[Dataset items]
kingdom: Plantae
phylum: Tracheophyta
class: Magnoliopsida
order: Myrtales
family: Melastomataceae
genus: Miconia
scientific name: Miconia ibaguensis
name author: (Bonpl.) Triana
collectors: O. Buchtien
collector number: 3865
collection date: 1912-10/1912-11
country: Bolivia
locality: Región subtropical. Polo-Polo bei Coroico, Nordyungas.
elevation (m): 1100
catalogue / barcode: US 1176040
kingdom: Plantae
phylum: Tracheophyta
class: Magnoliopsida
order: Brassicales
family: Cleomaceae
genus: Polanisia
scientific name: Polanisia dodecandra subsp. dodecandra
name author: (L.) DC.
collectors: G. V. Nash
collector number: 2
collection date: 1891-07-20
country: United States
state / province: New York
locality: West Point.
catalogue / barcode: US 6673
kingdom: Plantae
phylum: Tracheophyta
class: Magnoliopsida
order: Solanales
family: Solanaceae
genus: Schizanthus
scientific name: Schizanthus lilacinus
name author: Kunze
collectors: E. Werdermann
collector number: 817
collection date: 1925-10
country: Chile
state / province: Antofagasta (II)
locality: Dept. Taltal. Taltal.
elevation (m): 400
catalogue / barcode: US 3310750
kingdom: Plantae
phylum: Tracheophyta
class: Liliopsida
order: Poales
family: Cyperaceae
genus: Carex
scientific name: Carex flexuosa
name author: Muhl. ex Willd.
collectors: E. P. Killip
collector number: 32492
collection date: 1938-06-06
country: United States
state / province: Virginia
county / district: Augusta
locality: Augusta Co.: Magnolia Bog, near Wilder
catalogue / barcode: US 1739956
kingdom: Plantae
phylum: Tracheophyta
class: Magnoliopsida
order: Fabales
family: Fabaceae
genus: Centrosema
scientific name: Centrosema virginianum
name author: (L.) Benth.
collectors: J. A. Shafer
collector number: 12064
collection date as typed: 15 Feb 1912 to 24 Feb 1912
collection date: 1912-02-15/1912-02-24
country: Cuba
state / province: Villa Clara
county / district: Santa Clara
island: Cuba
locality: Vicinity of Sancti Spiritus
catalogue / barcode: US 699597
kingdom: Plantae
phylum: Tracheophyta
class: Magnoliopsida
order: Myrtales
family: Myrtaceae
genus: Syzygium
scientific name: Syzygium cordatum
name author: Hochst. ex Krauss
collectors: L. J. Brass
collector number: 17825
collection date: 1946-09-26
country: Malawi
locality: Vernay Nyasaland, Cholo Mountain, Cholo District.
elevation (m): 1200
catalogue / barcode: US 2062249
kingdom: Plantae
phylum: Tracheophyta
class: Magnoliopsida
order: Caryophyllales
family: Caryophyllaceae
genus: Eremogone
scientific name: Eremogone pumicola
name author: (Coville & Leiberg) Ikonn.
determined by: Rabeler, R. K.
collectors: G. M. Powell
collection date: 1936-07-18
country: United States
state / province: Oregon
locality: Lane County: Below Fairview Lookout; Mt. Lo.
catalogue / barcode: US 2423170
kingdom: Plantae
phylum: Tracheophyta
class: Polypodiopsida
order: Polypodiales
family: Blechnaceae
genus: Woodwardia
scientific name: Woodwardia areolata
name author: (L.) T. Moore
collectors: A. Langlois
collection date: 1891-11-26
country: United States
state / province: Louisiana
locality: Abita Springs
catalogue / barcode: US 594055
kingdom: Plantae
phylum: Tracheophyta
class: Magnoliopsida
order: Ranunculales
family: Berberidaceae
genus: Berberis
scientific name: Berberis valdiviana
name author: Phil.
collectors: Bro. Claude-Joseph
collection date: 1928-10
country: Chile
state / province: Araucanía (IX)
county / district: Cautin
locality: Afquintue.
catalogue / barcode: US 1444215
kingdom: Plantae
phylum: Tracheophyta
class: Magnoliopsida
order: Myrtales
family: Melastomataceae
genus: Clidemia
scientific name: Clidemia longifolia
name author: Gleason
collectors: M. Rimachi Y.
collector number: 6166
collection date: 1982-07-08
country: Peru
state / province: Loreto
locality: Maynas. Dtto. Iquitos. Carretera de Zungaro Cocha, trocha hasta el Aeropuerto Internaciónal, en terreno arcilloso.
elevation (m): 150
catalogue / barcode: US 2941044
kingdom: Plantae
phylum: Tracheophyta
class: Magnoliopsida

== What you will do ==
Update the lines from the line with "family: Caryophyllaceae" up to and including the line with "locality: Lane County: Below" by replacing "collectors" with "collected by", leaving everything else unchanged. Give only those lines.

== Answer to this problem ==
family: Caryophyllaceae
genus: Eremogone
scientific name: Eremogone pumicola
name author: (Coville & Leiberg) Ikonn.
determined by: Rabeler, R. K.
collected by: G. M. Powell
collection date: 1936-07-18
country: United States
state / province: Oregon
locality: Lane County: Below Fairview Lookout; Mt. Lo.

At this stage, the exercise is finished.